[DATASET ENTRIES — start]

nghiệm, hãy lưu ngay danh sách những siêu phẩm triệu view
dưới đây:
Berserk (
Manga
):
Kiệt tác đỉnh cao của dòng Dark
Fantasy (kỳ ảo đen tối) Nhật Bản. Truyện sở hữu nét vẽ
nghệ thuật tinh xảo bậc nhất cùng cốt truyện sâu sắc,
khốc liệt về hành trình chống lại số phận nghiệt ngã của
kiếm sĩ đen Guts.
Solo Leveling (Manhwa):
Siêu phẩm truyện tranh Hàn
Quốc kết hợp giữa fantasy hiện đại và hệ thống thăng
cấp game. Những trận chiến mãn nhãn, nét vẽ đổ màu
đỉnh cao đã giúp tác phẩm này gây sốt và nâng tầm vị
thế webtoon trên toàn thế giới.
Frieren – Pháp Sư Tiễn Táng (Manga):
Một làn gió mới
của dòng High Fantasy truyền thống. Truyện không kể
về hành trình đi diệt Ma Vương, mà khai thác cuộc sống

[DATASET ENTRIES — finish]

→ TASK DETAILS: Which lines of the records contain the word "hành"? Copy each of them.

→ RESULT FOR THIS TASK:
khốc liệt về hành trình chống lại số phận nghiệt ngã của
về hành trình đi diệt Ma Vương, mà khai thác cuộc sống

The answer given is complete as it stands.